PROBLEM DETAILS: Look at every line below and count those containing "Eligible". Answer with the number only.
-- -- --
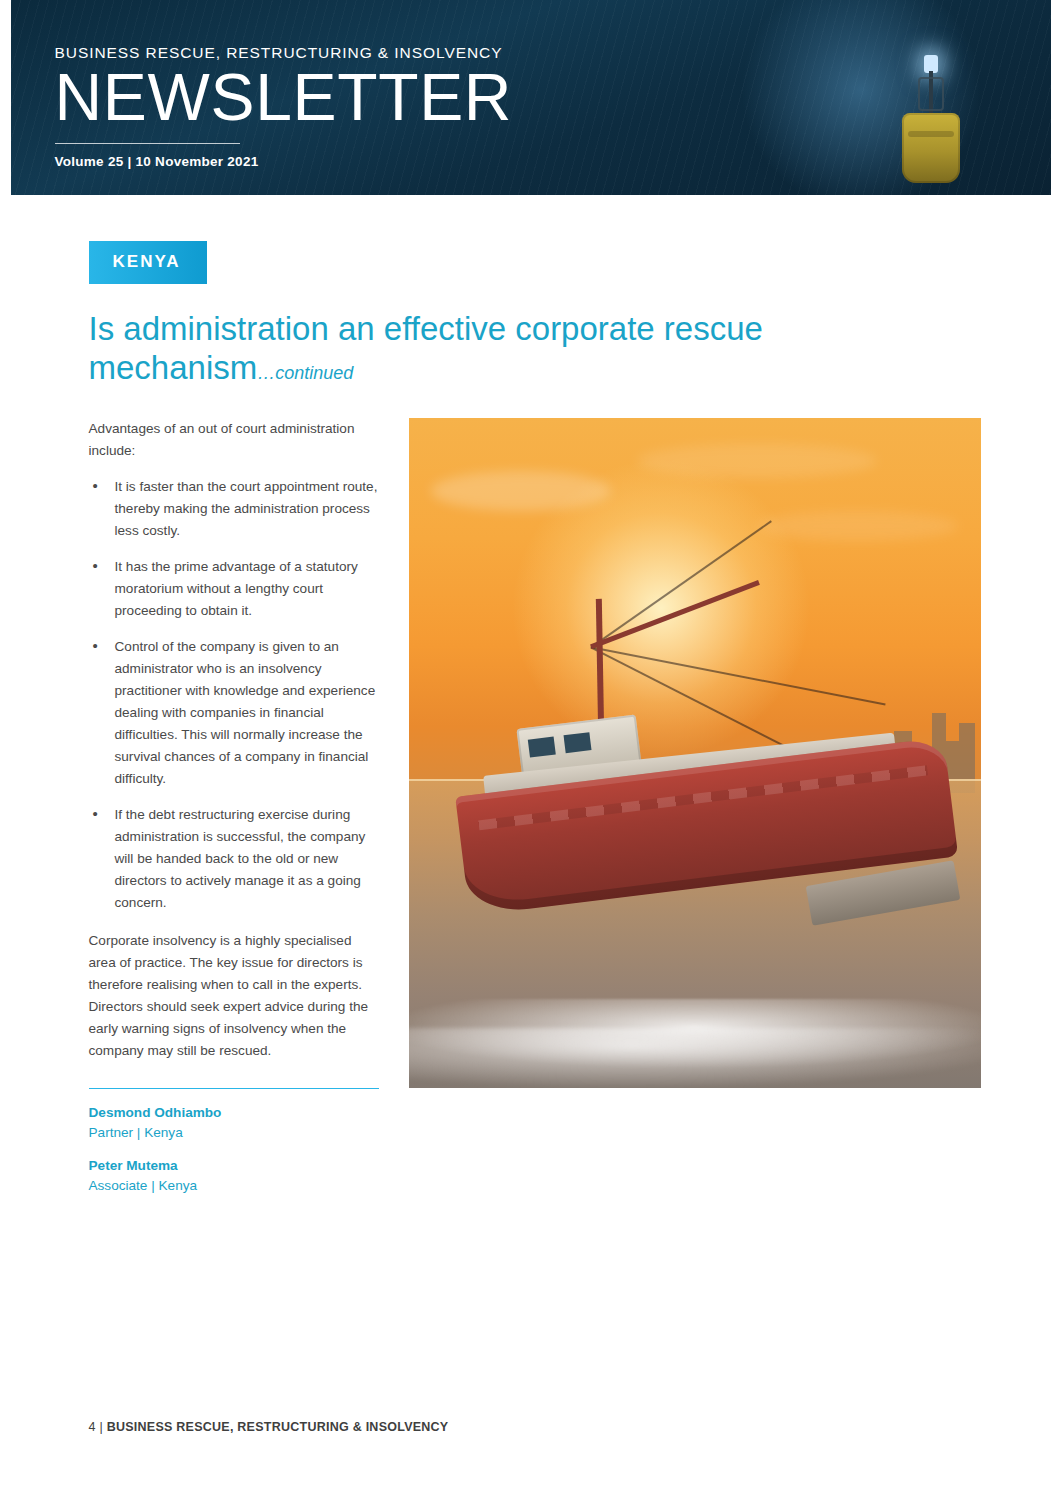Business Rescue, Restructuring & Insolvency
Newsletter
Volume 25 | 10 November 2021
KENYA
Is administration an effective corporate rescue mechanism…continued
Advantages of an out of court administration include:
It is faster than the court appointment route, thereby making the administration process less costly.
It has the prime advantage of a statutory moratorium without a lengthy court proceeding to obtain it.
Control of the company is given to an administrator who is an insolvency practitioner with knowledge and experience dealing with companies in financial difficulties. This will normally increase the survival chances of a company in financial difficulty.
If the debt restructuring exercise during administration is successful, the company will be handed back to the old or new directors to actively manage it as a going concern.
Corporate insolvency is a highly specialised area of practice. The key issue for directors is therefore realising when to call in the experts. Directors should seek expert advice during the early warning signs of insolvency when the company may still be rescued.
Desmond Odhiambo
Partner | Kenya
Peter Mutema
Associate | Kenya
4 | BUSINESS RESCUE, RESTRUCTURING & INSOLVENCY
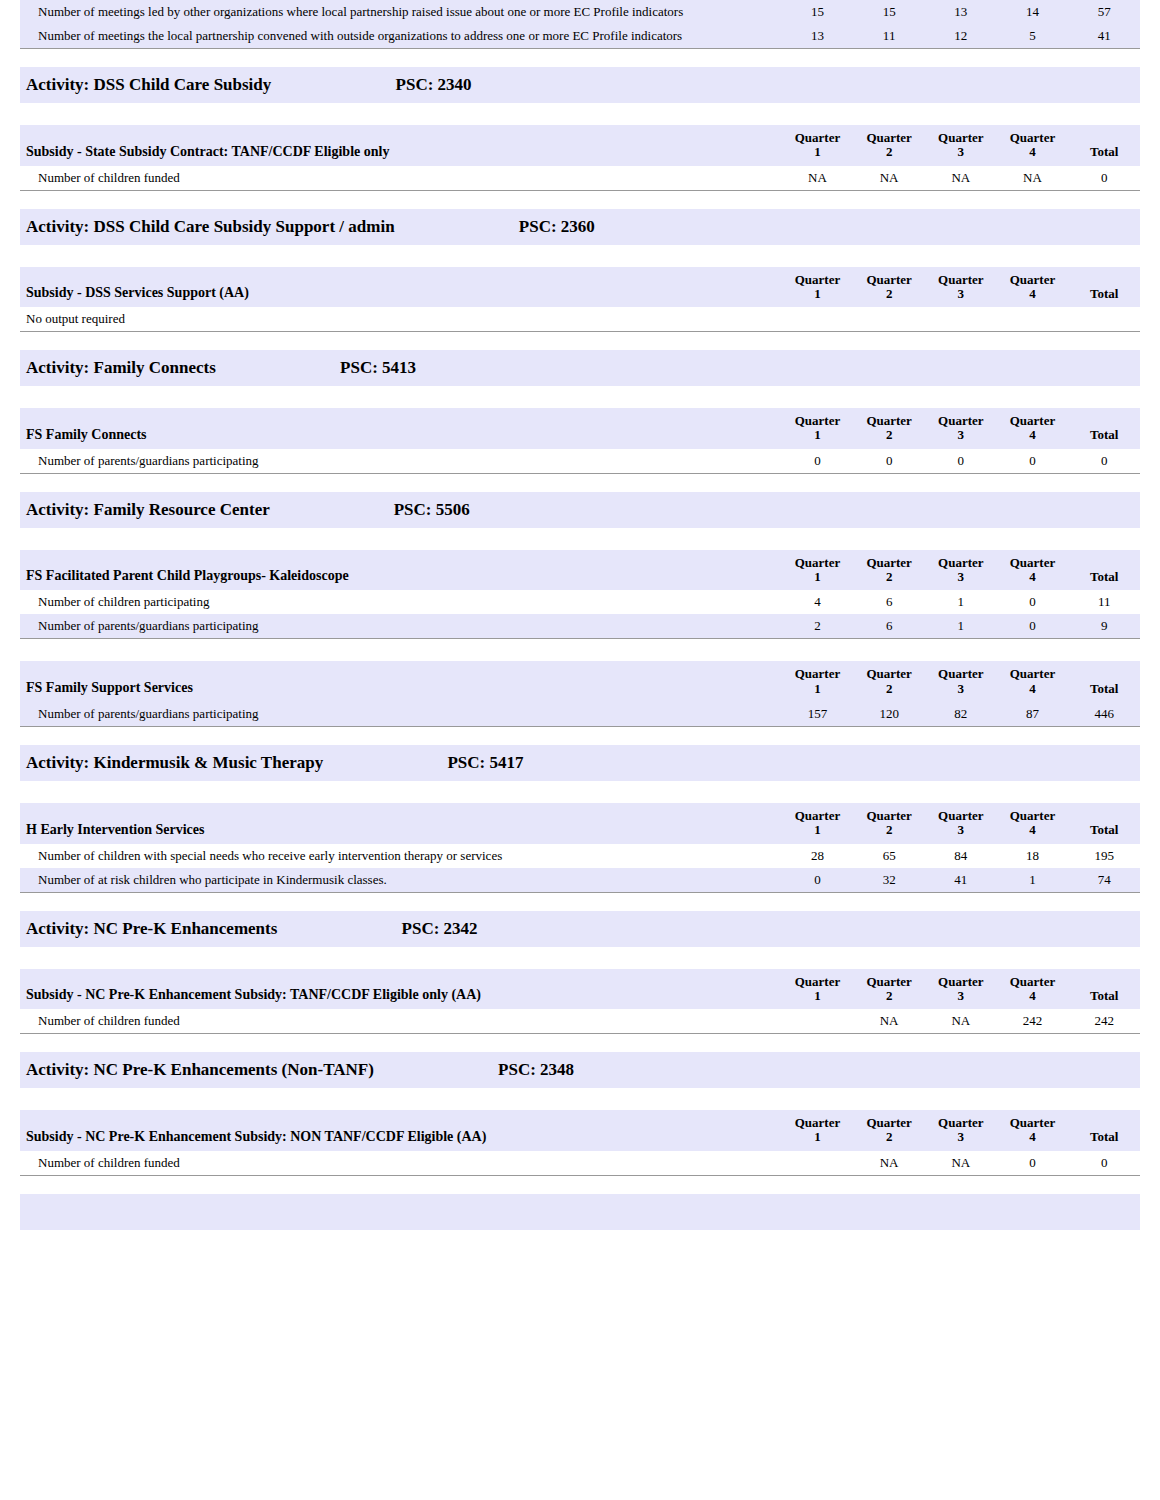| Number of meetings led by other organizations where local partnership raised issue about one or more EC Profile indicators | 15 | 15 | 13 | 14 | 57 |
| Number of meetings the local partnership convened with outside organizations to address one or more EC Profile indicators | 13 | 11 | 12 | 5 | 41 |
Activity: DSS Child Care Subsidy PSC: 2340
| Subsidy - State Subsidy Contract: TANF/CCDF Eligible only | Quarter 1 | Quarter 2 | Quarter 3 | Quarter 4 | Total |
| --- | --- | --- | --- | --- | --- |
| Number of children funded | NA | NA | NA | NA | 0 |
Activity: DSS Child Care Subsidy Support / admin PSC: 2360
| Subsidy - DSS Services Support (AA) | Quarter 1 | Quarter 2 | Quarter 3 | Quarter 4 | Total |
| --- | --- | --- | --- | --- | --- |
| No output required |
Activity: Family Connects PSC: 5413
| FS Family Connects | Quarter 1 | Quarter 2 | Quarter 3 | Quarter 4 | Total |
| --- | --- | --- | --- | --- | --- |
| Number of parents/guardians participating | 0 | 0 | 0 | 0 | 0 |
Activity: Family Resource Center PSC: 5506
| FS Facilitated Parent Child Playgroups- Kaleidoscope | Quarter 1 | Quarter 2 | Quarter 3 | Quarter 4 | Total |
| --- | --- | --- | --- | --- | --- |
| Number of children participating | 4 | 6 | 1 | 0 | 11 |
| Number of parents/guardians participating | 2 | 6 | 1 | 0 | 9 |
| FS Family Support Services | Quarter 1 | Quarter 2 | Quarter 3 | Quarter 4 | Total |
| --- | --- | --- | --- | --- | --- |
| Number of parents/guardians participating | 157 | 120 | 82 | 87 | 446 |
Activity: Kindermusik & Music Therapy PSC: 5417
| H Early Intervention Services | Quarter 1 | Quarter 2 | Quarter 3 | Quarter 4 | Total |
| --- | --- | --- | --- | --- | --- |
| Number of children with special needs who receive early intervention therapy or services | 28 | 65 | 84 | 18 | 195 |
| Number of at risk children who participate in Kindermusik classes. | 0 | 32 | 41 | 1 | 74 |
Activity: NC Pre-K Enhancements PSC: 2342
| Subsidy - NC Pre-K Enhancement Subsidy: TANF/CCDF Eligible only (AA) | Quarter 1 | Quarter 2 | Quarter 3 | Quarter 4 | Total |
| --- | --- | --- | --- | --- | --- |
| Number of children funded | | NA | NA | 242 | 242 |
Activity: NC Pre-K Enhancements (Non-TANF) PSC: 2348
| Subsidy - NC Pre-K Enhancement Subsidy: NON TANF/CCDF Eligible (AA) | Quarter 1 | Quarter 2 | Quarter 3 | Quarter 4 | Total |
| --- | --- | --- | --- | --- | --- |
| Number of children funded | | NA | NA | 0 | 0 |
-- -- --
RESPONSE AREA: 3